Philip Roth - "Nemesi"
Bucky Cantor, giovane ventitreenne, lavora in un campo estivo nel quartiere ebraico di Weequahic, a Newark, città in cui Philip Roth anima le vite di molti dei suoi personaggi. Mr Cantor è un punto di riferimento per il quartiere, per i suoi ragazzi e per le loro famiglie. Un uomo fatto e finito, solido nelle sue convinzioni e nelle proprie responsabilità, dedito al dovere e all’educazione dei giovani. Insegna educazione fisica, e tramite questa disciplina vuole insegnare la durezza e la determinazione.
A essere fisicamente coraggiosi e fisicamente in forma.
A non lasciarsi mettere i piedi in testa o svillaneggiare da chi diceva che gli ebrei, solo perché sapevano usare il cervello, erano delle checche e dei rammolliti.
Innamorato di Marcia Steinberg, Bucky Cantor vive con lei l’amore spensierato e appassionato della giovinezza. La sua è un’estate di crescita, di entusiasmo, di impegno convinto in una progettualità. Un’estate di gioco, che “per l’adulto è ricreazione, rinnovamento della vita; il gioco per l’infante è crescita, conquista della vita”. Un connubio perfetto. Una perfezione che, quando giunge al suo culmine e sembra procedere dritta e lineare senza ostacoli, proprio in quel momento questa perfezione viene spezzata dall’epidemia di polio. Che uccide. Cosa abbia che fare la parola morte con il gioco, l’entusiasmo, la progettualità, la vitalità dei suoi bambini e ragazzini, Mr Cantor se lo domanda ripetutamente, senza mai riuscire a darsi una risposta.

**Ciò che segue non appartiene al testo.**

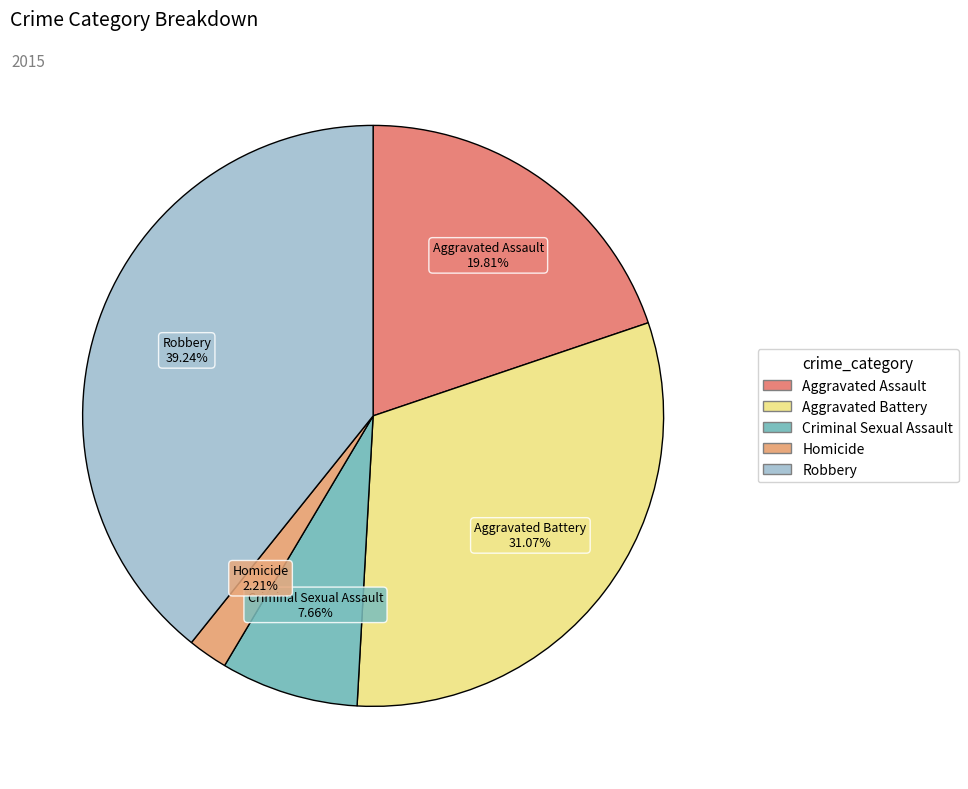

Which category has the smallest portion of the pie?

Homicide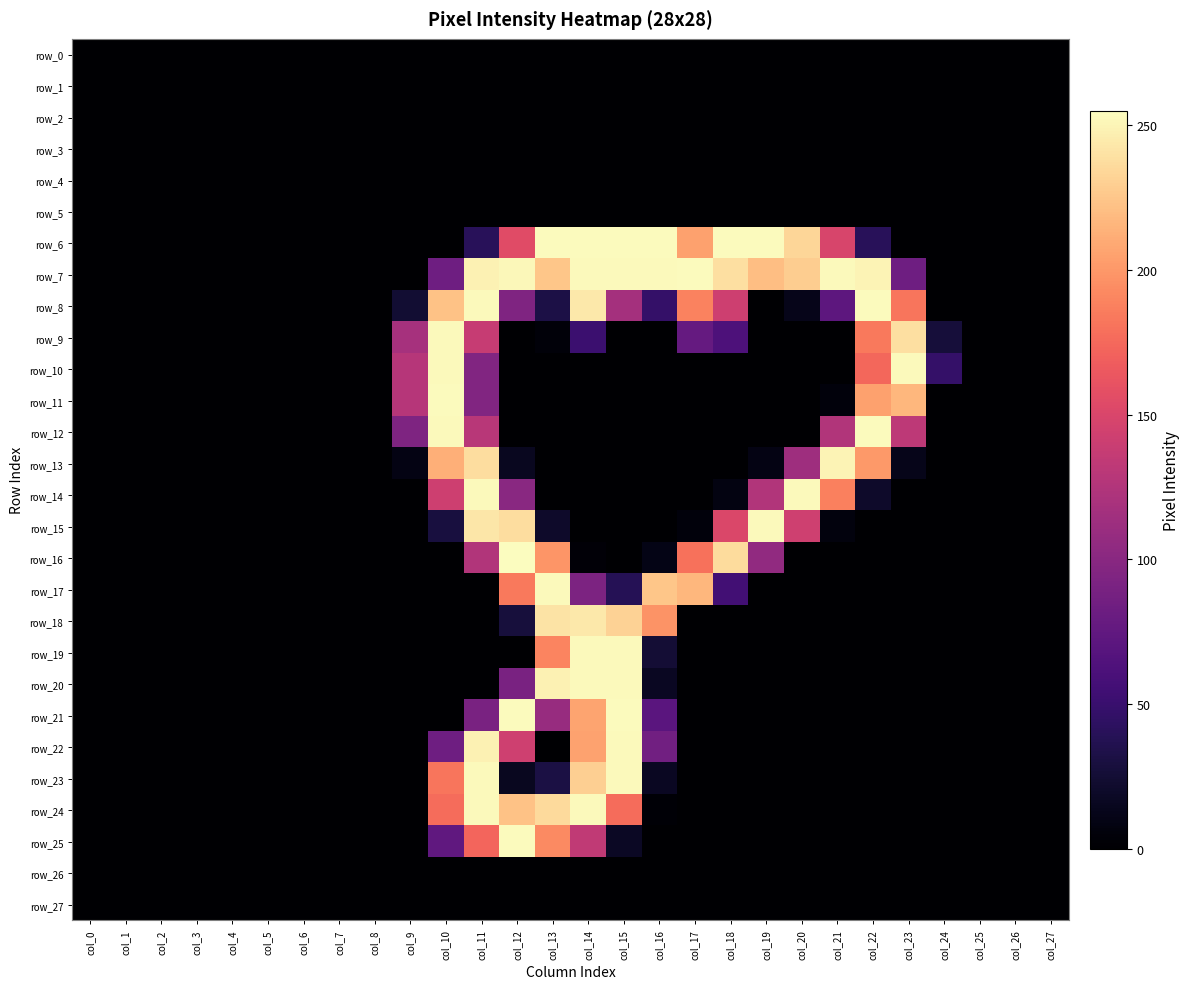

Is it true that row_4 equals 0 at col_8?

True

“Fai solo la cosa giusta, la cosa giusta e la cosa giusta e la cosa giusta. Mille volte la cosa giusta. Cerchi di essere oculato, di essere ragionevole, di essere premuroso. E poi succede questo. Qual è allora il senso della vita?”, gli chiede la mamma di uno dei bambini colpiti dalla polio. Volete sapere cosa risponde Bucky Cantor? “A quanto pare non c’è”.

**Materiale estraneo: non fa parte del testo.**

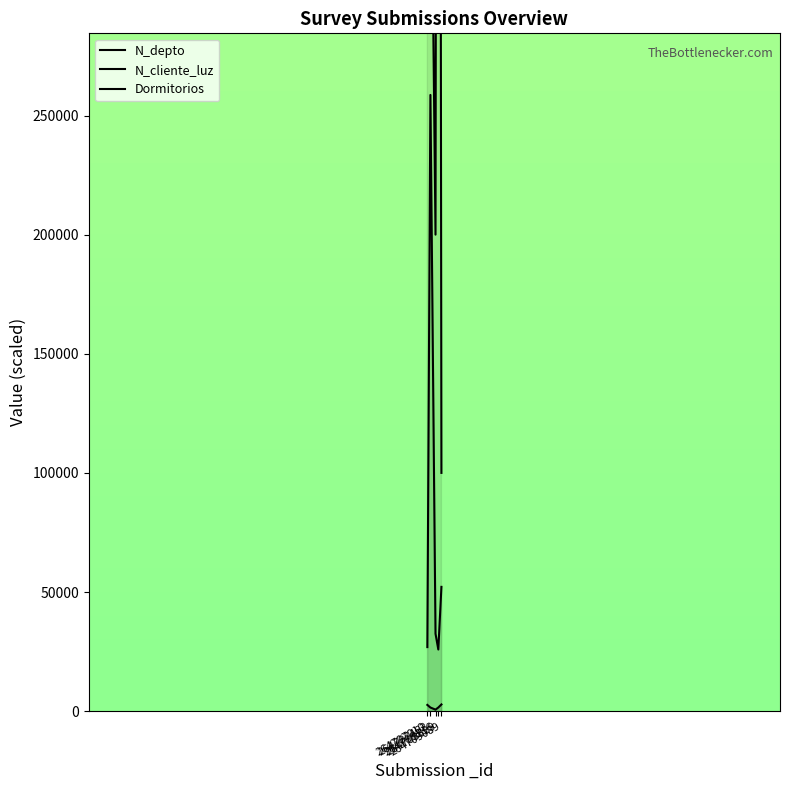

How many lines are shown in the chart?

3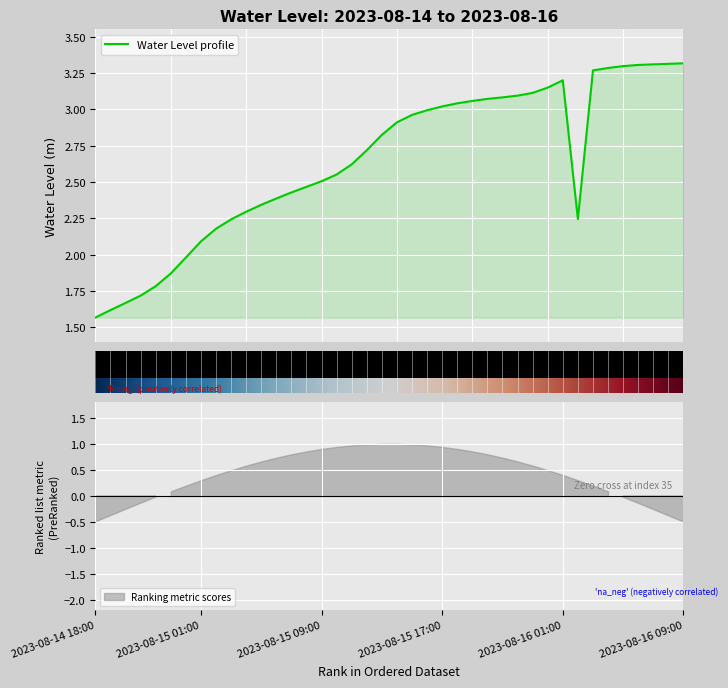

What is the label of the 32nd point from the left?

2023-08-16 01:00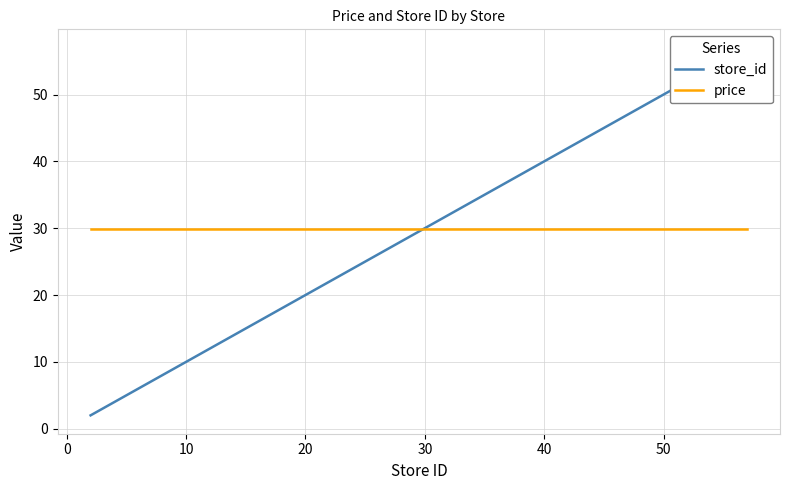

Reading left to right, list all the values displayed in this chart.

store_id: 2.0	3.0	5.0	7.0	9.0	11.0	17.0	19.0	23.0	32.0	33.0	34.0	36.0	37.0	38.0	39.0	42.0	43.0	50.0	57.0
price: 29.9	29.9	29.9	29.9	29.9	29.9	29.9	29.9	29.9	29.9	29.9	29.9	29.9	29.9	29.9	29.9	29.9	29.9	29.9	29.9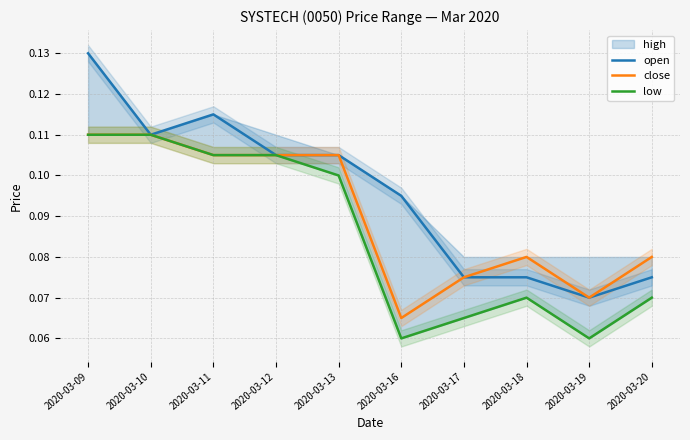

The value of close at 2020-03-11 is 0.0. True or false?

False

Nemesi come giustizia riparativa e compensativa? Ma di cosa?
Nemesi come giustizia punitiva? Ma di cosa?
Il bello di Roth è che pone tante domande, senza dare quasi mai risposte.
Perché non le ha.
Perché ognuno deve trovare le proprie da sé.

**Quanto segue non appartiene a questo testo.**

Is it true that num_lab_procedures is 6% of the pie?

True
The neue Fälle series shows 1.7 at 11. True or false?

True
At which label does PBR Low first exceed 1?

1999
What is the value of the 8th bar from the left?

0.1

Bucky Cantor troverà le sue risposte sulla propria pelle, e questa non è una metafora. Le troverà sul proprio corpo mutilato per sempre dalla polio. E le troverà anche nella propria anima, anch’essa per sempre mutilata dalla polio. E’ su questo terreno che Bucky Cantor decide di perdere. Il senso della vita non c’è, perché lui non lo trova. Nemmeno lo cerca, a dire il vero. Una volta mutilato nel corpo, Bucky Cantor si ferma, rimane lì dove la malattia lo ha colpito. Non ha la forza di ripartire. E davvero spiazzante è il confronto che avviene molti anni dopo con uno dei suoi bambini, ormai adulto, anch’egli colpito dalla polio. Ma le reazioni di Bucky Cantor e di Arnie Mesnikoff alla malattia e alle sue conseguenze, le loro reazioni a tutto ciò che sconvolge gli equilibri, che è imprevedibile, che non è sicuro, che angoscia, sono diametralmente opposte. Arnie continua nella sua progettualità, diversa forse da quella che avrebbe costruito se non fosse giunto l’imprevedibile, ma comunque progettualità che si dispiega nel tempo con le forze che ha a disposizione. Bucky Cantor resta bloccato, si chiude in sé stesso, respinge tutti coloro che vorrebbero stargli accanto, per non mostrarsi. Soccombe alla propria vergogna, cercando in Dio e nella sua meschina falsità il colpevole.
I momenti di difficoltà lasciano emergere cose di noi che nemmeno riusciamo a immaginare. Cose di noi che forse non vogliamo vedere. In quei momenti capiamo chi siamo davvero e di cosa siamo capaci, scopriamo i nostri limiti e le nostre debolezze, così come le nostre qualità e capacità. I momenti difficili ci restituiscono l'immagine più umana e autentica di ciò che siamo, rimandandoci alle nostre inevitabili contraddizioni.